Aitor Karanka spoke on Friday of the “amazing situation” Middlesbrough occupy. You can’t blame the manager for extenuating the positives, but 24 hours later, the picture on Teesside looks decidedly more gloomy.
The Boro boss’s point was that in context of recent years, fighting in the Premier League every week with a chance of going to Wembley for a semi-final represented substantial progress. Indeed. But that progress is in severe danger of being reversed in the coming weeks.
The process has already started. Karanka was glad of the break from the Premier League given just how wretched his side have been in recent weeks. Last Saturday’s surrender at Stoke was the low point of a 2017 that has yet to bring a league victory. Since beating Swansea on December 17, Boro have lost five and drawn six.
They haven’t been thrashed, but there’s little consolation to be taken from the fact that they have only been defeated by a two-goal margin twice in that run of 11 league matches. Today, though, it should have been a far greater beating.
Pep Guardiola took no chances, naming possibly the strongest XI he would have allowed himself with such a pivotal run of games approaching. Pleasingly for the City boss, his side won at a canter while avoiding any injuries from some fiesty Boro tackling as the game got firther away from the hosts.
That was really the only fight Boro offered. Karanka takes pride in organising his side to be hard to beat but they were cut open almost at will by the visitors.
After two dire away performances, the home fans would have been entitled to expect a fast start from a home side with a point to prove and plenty of critics to answer. Instead, Boro retreated into their shell from kick-off, allowing City to take control in the third minute, when David Silva took the chance Raheem Sterling failed to seize upon.
There was a brief flurry from the home side around the half-hour mark as Boro pressed City for the only time in the match. Remembering City are far from impenetrable, even if they have now kept six consecutive clean sheets on the road, Boro created a couple of headed opportunities, but Claudio Bravo was tested only once, and the heavily scrutinised keeper very nearly fluffed that examination.

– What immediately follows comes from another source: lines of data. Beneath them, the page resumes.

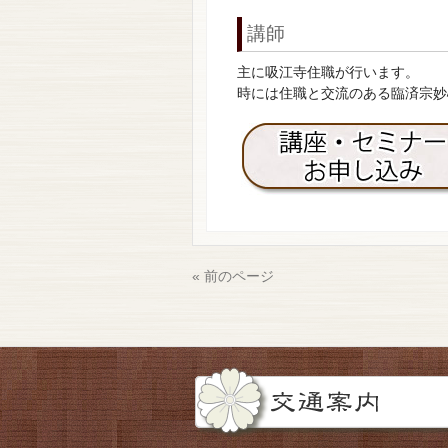
講師
主に吸江寺住職が行います。
時には住職と交流のある臨済宗妙
« 前のページ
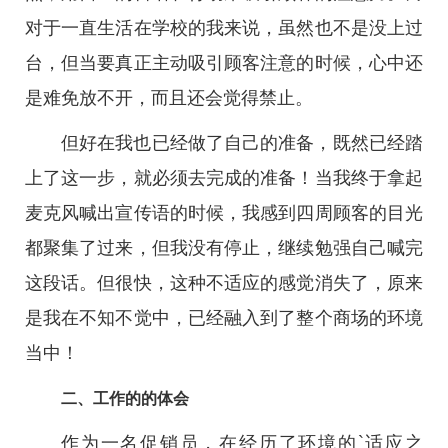
对于一直生活在学校的我来说，虽然也不是没上过
台，但当要真正主动吸引顾客注意的时候，心中还
是难免放不开，而且还会觉得禁止。
但好在我也已经做了自己的准备，既然已经踏
上了这一步，就必须去完成的准备！当我终于拿起
麦克风喊出宣传语的时候，我感到四周顾客的目光
都聚集了过来，但我没有停止，继续勉强自己喊完
这段话。但很快，这种不适应的感觉消失了，原来
是我在不知不觉中，已经融入到了整个商场的环境
当中！
二、工作的的体会
作为一名促销员，在经历了环境的`适应之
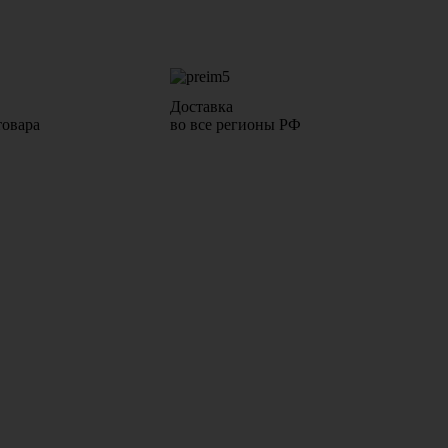
Доставка
товара
во все регионы РФ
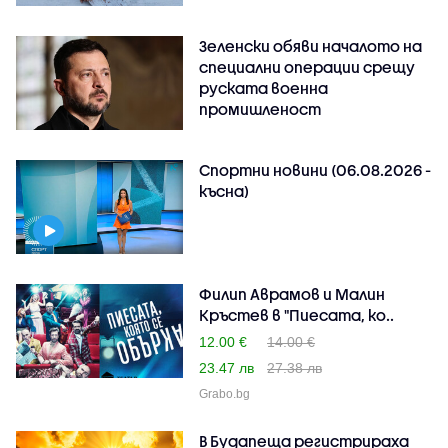
Зеленски обяви началото на
специални операции срещу
руската военна
промишленост
Спортни новини (06.08.2026 -
късна)
Филип Аврамов и Малин
Кръстев в "Пиесата, ко..
12.00 €
14.00 €
23.47 лв
27.38 лв
Grabo.bg
В Будапеща регистрираха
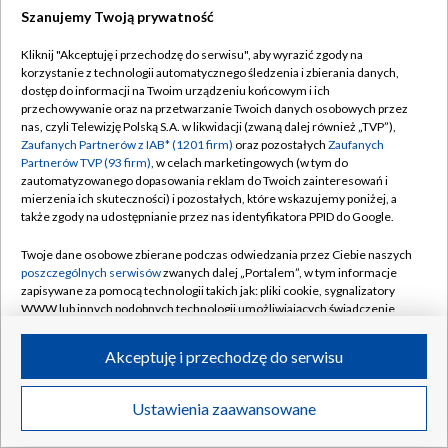
Szanujemy Twoją prywatność
Dołącz do nas:
Kliknij "Akceptuję i przechodzę do serwisu", aby wyrazić zgody na
korzystanie z technologii automatycznego śledzenia i zbierania danych,
TVP
dostęp do informacji na Twoim urządzeniu końcowym i ich
Abonament TVP
przechowywanie oraz na przetwarzanie Twoich danych osobowych przez
Regulamin TVP
nas, czyli Telewizję Polską S.A. w likwidacji (zwaną dalej również „TVP”),
Emisja w TVP
Zaufanych Partnerów z IAB* (1201 firm)
oraz pozostałych
Zaufanych
Polityka prywatności
Partnerów TVP (93 firm)
, w celach marketingowych (w tym do
Centrum informacji TVP
Moje zgody
zautomatyzowanego dopasowania reklam do Twoich zainteresowań i
mierzenia ich skuteczności) i pozostałych, które wskazujemy poniżej, a
Naziemna Telewizja Cyfrowa
Pomoc
także zgody na udostępnianie przez nas identyfikatora PPID do Google.
Sklep TVP
Biuro reklamy
Twoje dane osobowe zbierane podczas odwiedzania przez Ciebie naszych
Rada Programowa
poszczególnych serwisów
zwanych dalej „Portalem”, w tym informacje
Kontakt
zapisywane za pomocą technologii takich jak: pliki cookie, sygnalizatory
System NOS
WWW lub innych podobnych technologii umożliwiających świadczenie
dopasowanych i bezpiecznych usług, personalizację treści oraz reklam,
Informacje o nadawcy
Kanały
udostępnianie funkcji mediów społecznościowych oraz analizowanie
Akceptuję i przechodzę do serwisu
ruchu w Internecie.
Program dla prasy
©2026 Telewizja Polska S.A. w likwidacji
Biuro Reklamy
Twoje dane osobowe zbierane podczas odwiedzania przez Ciebie
Ustawienia zaawansowane
poszczególnych serwisów
na Portalu, takie jak adresy IP, identyfikatory
Ogłoszenie przetargowe
Twoich urządzeń końcowych i identyfikatory plików cookie, informacje o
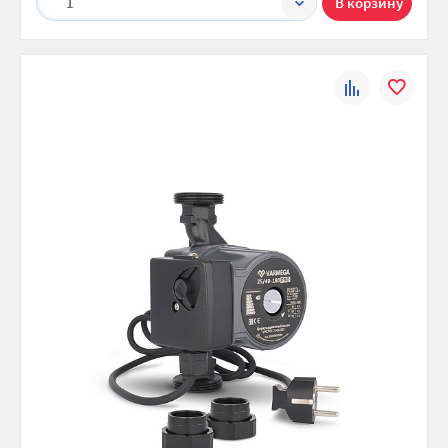
1
К
В
сравнению
избранно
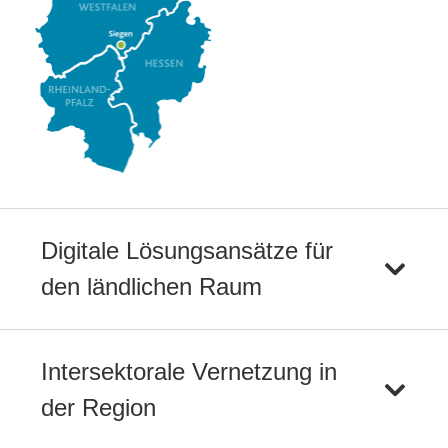
Digitale Lösungsansätze für
den ländlichen Raum
Intersektorale Vernetzung in
der Region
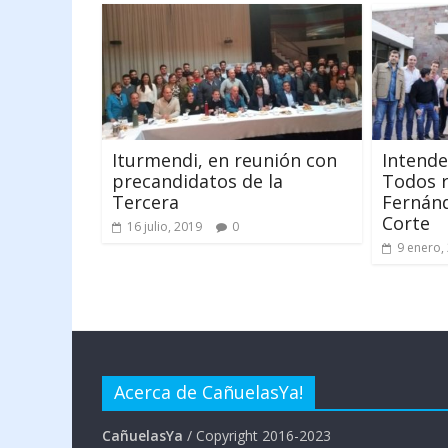
Iturmendi, en reunión con
Intende
precandidatos de la
Todos r
Tercera
Fernánde
Corte
16 julio, 2019
0
9 enero,
Acerca de CañuelasYa!
CañuelasYa
/ Copyright 2016-2023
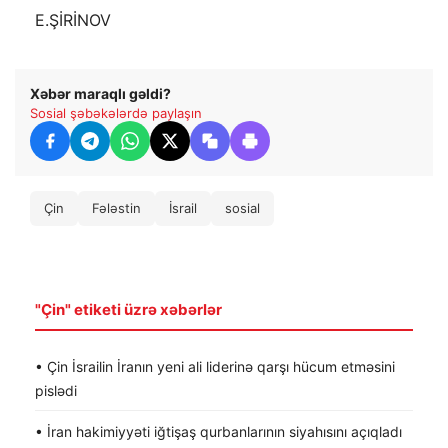
​​ E.ŞİRİNOV
Xəbər maraqlı gəldi?
Sosial şəbəkələrdə paylaşın
Çin
Fələstin
İsrail
sosial
"Çin" etiketi üzrə xəbərlər
• Çin İsrailin İranın yeni ali liderinə qarşı hücum etməsini
pislədi
• İran hakimiyyəti iğtişaş qurbanlarının siyahısını açıqladı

That was the sum of their efforts, aside from another header from Fabio late on. But it was too little, too late. That has been Boro’s problem this term: a dreadful lack of creativity and potency in attack.

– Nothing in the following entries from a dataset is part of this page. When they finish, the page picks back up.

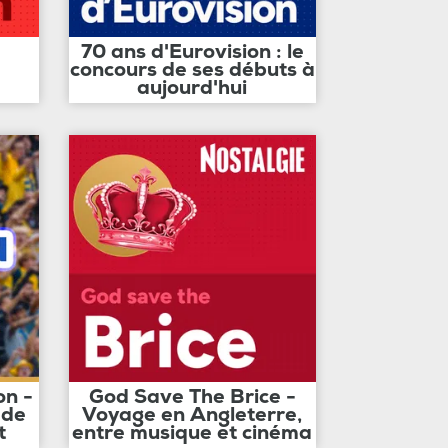
70 ans d'Eurovision : le
concours de ses débuts à
aujourd'hui
on -
God Save The Brice -
 de
Voyage en Angleterre,
t
entre musique et cinéma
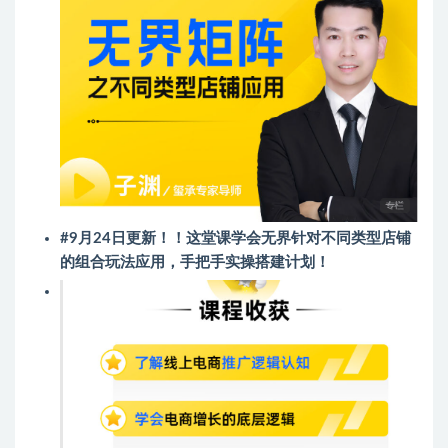
#9月24日更新！！这堂课学会无界针对不同类型店铺
的组合玩法应用，手把手实操搭建计划！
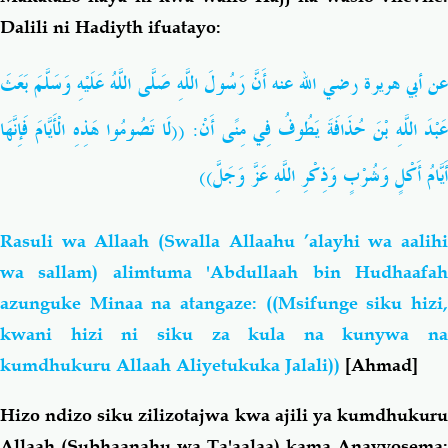
Dalili ni Hadiyth ifuatayo:
عن أبي هريرة رضي الله عنه أَنَّ رَسُولَ اللَّهِ صَلَّى اللَّهُ عَلَيْهِ وَسَلَّمَ بَعَثَ
عَبْدَ اللَّهِ بْنَ حُذَافَةَ يَطُوفُ فِي مِنًى أَنْ: ((لَا تَصُومُوا هَذِهِ الْأَيَّامَ فَإِنَّهَا
أَيَّامُ أَكْلٍ وَشُرْبٍ وَذِكْرِ اللَّهِ عَزَّ وَجَلَّ))
Rasuli wa Allaah (Swalla Allaahu ’alayhi wa aalihi
wa sallam) alimtuma 'Abdullaah bin Hudhaafah
azunguke Minaa na atangaze: ((Msifunge siku hizi,
kwani hizi ni siku za kula na kunywa na
kumdhukuru Allaah Aliyetukuka Jalali))
[Ahmad]
Hizo ndizo siku zilizotajwa kwa ajili ya kumdhukuru
Allaah (Subhaanahu wa Ta'aalaa) kama Anavyosema:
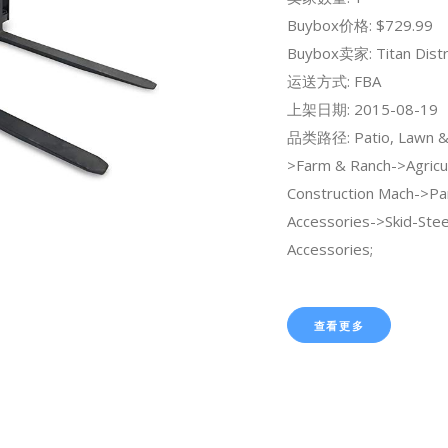
Buybox价格: $729.99
Buybox卖家: Titan Distr
运送方式: FBA
上架日期: 2015-08-19
品类路径: Patio, Lawn &
>Farm & Ranch->Agricul
Construction Mach->Pa
Accessories->Skid-Ste
Accessories;
查看更多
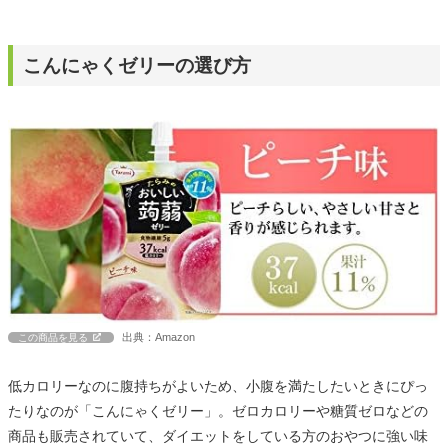
こんにゃくゼリーの選び方
出典：Amazon
この商品を見る
低カロリーなのに腹持ちがよいため、小腹を満たしたいときにぴっ
たりなのが「こんにゃくゼリー」。ゼロカロリーや糖質ゼロなどの
商品も販売されていて、ダイエットをしている方のおやつに強い味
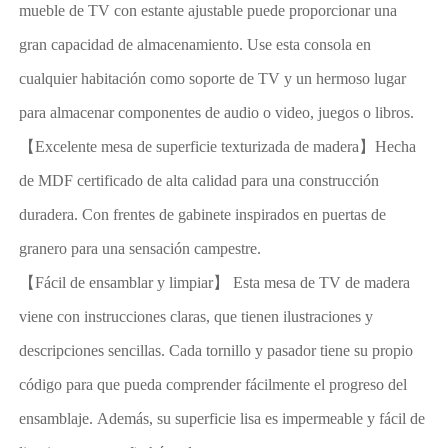
mueble de TV con estante ajustable puede proporcionar una
gran capacidad de almacenamiento. Use esta consola en
cualquier habitación como soporte de TV y un hermoso lugar
para almacenar componentes de audio o video, juegos o libros.
【Excelente mesa de superficie texturizada de madera】Hecha
de MDF certificado de alta calidad para una construcción
duradera. Con frentes de gabinete inspirados en puertas de
granero para una sensación campestre.
【Fácil de ensamblar y limpiar】 Esta mesa de TV de madera
viene con instrucciones claras, que tienen ilustraciones y
descripciones sencillas. Cada tornillo y pasador tiene su propio
código para que pueda comprender fácilmente el progreso del
ensamblaje. Además, su superficie lisa es impermeable y fácil de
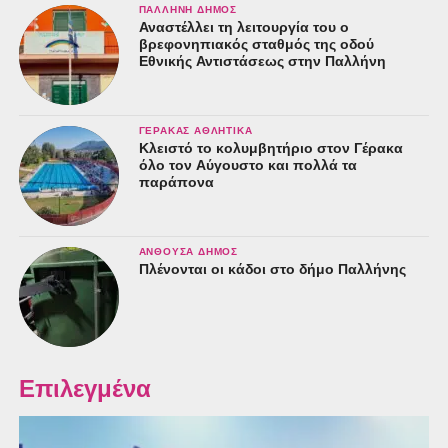
ΠΑΛΛΉΝΗ ΔΉΜΟΣ
Αναστέλλει τη λειτουργία του ο
βρεφονηπιακός σταθμός της οδού
Εθνικής Αντιστάσεως στην Παλλήνη
ΓΈΡΑΚΑΣ ΑΘΛΗΤΙΚΆ
Κλειστό το κολυμβητήριο στον Γέρακα
όλο τον Αύγουστο και πολλά τα
παράπονα
ΑΝΘΟΎΣΑ ΔΉΜΟΣ
Πλένονται οι κάδοι στο δήμο Παλλήνης
Επιλεγμένα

Karanka’s side have scored six fewer than the two teams below them in the Premier League, and 16 fewer than Palace and Swansea directly above them. They average the lowest shots per game in the division, and so too the lowest number of shots on target per game.
There is little sophistication in their attacking play. Karanka plays a big man up front, either Rudy Gestede or Alvaro Negredo, but both are starved of any service. Cristhian Stuani grafts on one flack, making Adama Traore Boro’s main threat. Sadly, the only thing predicatable about the youngster is that his final product will be dreadful, no matter how thrilling the journey to reach that point.

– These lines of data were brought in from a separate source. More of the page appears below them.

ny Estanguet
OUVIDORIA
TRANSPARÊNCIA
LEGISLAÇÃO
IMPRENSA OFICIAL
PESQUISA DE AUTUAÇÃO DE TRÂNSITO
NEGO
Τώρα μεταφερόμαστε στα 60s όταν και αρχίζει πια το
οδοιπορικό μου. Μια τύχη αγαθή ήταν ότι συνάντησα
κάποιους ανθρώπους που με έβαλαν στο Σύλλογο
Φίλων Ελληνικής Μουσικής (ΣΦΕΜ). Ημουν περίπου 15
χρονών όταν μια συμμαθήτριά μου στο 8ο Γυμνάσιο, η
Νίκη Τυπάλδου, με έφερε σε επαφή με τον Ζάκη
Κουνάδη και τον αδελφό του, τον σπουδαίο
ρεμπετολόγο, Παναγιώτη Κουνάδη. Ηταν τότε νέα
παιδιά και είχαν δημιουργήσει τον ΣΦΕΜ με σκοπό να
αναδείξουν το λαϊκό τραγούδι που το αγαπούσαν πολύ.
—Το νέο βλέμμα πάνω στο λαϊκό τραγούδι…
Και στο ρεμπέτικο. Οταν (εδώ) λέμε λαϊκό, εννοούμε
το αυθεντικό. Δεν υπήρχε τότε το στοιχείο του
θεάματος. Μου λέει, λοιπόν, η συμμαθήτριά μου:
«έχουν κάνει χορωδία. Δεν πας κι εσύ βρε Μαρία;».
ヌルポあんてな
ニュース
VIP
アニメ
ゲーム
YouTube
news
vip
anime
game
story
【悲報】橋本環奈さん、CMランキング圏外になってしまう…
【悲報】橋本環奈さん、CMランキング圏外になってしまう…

You can understand a pragmatic approach from Karanka. The mission this season is simply to survive and the first priority for any Premier League newcomer is to be hard to beat. But Boro offer no threat going forward. And given this was a cup tie, there was scope to be more adventurous.
When they were chasing the game, Karanka turned to Gaston Ramirez – a player seemingly so disillusioned, he almost phoned it in at Stoke last week before being hooked at half-time. Ben Gibson suggested not everyone was putting a shift in at the Bet365 Stadium and it wasn’t hard to see who he might have been refering to. The Boro fans certainly read between the lines, given Ramirez was greeted by some boos from the home supporters who could muster the enthusiasm to care by that point.
Given the importance of his defence, Karanka will be dismayed to see it being decimated by injuries. Daniel Ayala, George Friend and Calum Chambers were all on the sidelines today, and they were joined in the second half by Bernado Espinosa.
The defeat at Stoke and the manner of it led many Boro fans to suggest Karanka’s time was up. The Spaniard survived the week, and he may well survive the coming one too. But Manchester United arrive at The Riverside next week, and Steve Gibson will be scrutinising Boro’s response even more diligently than today.
After the United clash, Karanka is made vulnerable by a two-week international break which precedes three games in six days that will likely define Boro’s season. Gibson will have been looking for signs of life in today’s cup tie and he witnessed an entirely limp performance. If United find The Riverside as accommodating as City did today, then a change will most likely have to come before the pivotal meetings with Swansea, Hull and Burnley.